Lay out the records below as a JSON list of strings, one string for each line, with blank lines omitted. Include every line from all the records, but leave the pictures out.

--- Data under study Enclosed Below ---

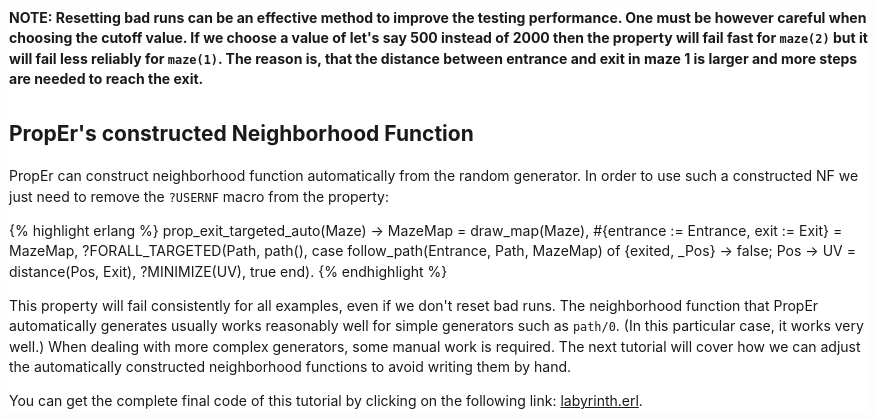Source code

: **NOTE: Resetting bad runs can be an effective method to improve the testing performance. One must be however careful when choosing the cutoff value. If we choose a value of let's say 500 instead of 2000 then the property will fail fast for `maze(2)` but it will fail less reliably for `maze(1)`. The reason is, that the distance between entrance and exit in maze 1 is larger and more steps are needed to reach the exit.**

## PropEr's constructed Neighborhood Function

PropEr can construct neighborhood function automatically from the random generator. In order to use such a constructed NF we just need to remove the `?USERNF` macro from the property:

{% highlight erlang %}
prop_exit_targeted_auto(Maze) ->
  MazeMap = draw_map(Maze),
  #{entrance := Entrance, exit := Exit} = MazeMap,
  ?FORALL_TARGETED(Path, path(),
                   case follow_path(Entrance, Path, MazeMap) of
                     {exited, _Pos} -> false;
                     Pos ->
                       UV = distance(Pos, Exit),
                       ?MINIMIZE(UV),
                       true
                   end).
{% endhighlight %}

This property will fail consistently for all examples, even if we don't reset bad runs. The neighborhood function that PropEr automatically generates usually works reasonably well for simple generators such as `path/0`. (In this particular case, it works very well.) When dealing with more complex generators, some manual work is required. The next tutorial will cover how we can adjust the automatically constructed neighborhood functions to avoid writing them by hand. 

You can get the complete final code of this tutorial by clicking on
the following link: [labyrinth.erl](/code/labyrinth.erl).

--- End of Enclosed Data under study ---

*Solution below*
[
  "Source code",
  ": **NOTE: Resetting bad runs can be an effective method to improve the testing performance. One must be however careful when choosing the cutoff value. If we choose a value of let's say 500 instead of 2000 then the property will fail fast for `maze(2)` but it will fail less reliably for `maze(1)`. The reason is, that the distance between entrance and exit in maze 1 is larger and more steps are needed to reach the exit.**",
  "## PropEr's constructed Neighborhood Function",
  "PropEr can construct neighborhood function automatically from the random generator. In order to use such a constructed NF we just need to remove the `?USERNF` macro from the property:",
  "{% highlight erlang %}",
  "prop_exit_targeted_auto(Maze) ->",
  "  MazeMap = draw_map(Maze),",
  "  #{entrance := Entrance, exit := Exit} = MazeMap,",
  "  ?FORALL_TARGETED(Path, path(),",
  "                   case follow_path(Entrance, Path, MazeMap) of",
  "                     {exited, _Pos} -> false;",
  "                     Pos ->",
  "                       UV = distance(Pos, Exit),",
  "                       ?MINIMIZE(UV),",
  "                       true",
  "                   end).",
  "{% endhighlight %}",
  "This property will fail consistently for all examples, even if we don't reset bad runs. The neighborhood function that PropEr automatically generates usually works reasonably well for simple generators such as `path/0`. (In this particular case, it works very well.) When dealing with more complex generators, some manual work is required. The next tutorial will cover how we can adjust the automatically constructed neighborhood functions to avoid writing them by hand. ",
  "You can get the complete final code of this tutorial by clicking on",
  "the following link: [labyrinth.erl](/code/labyrinth.erl)."
]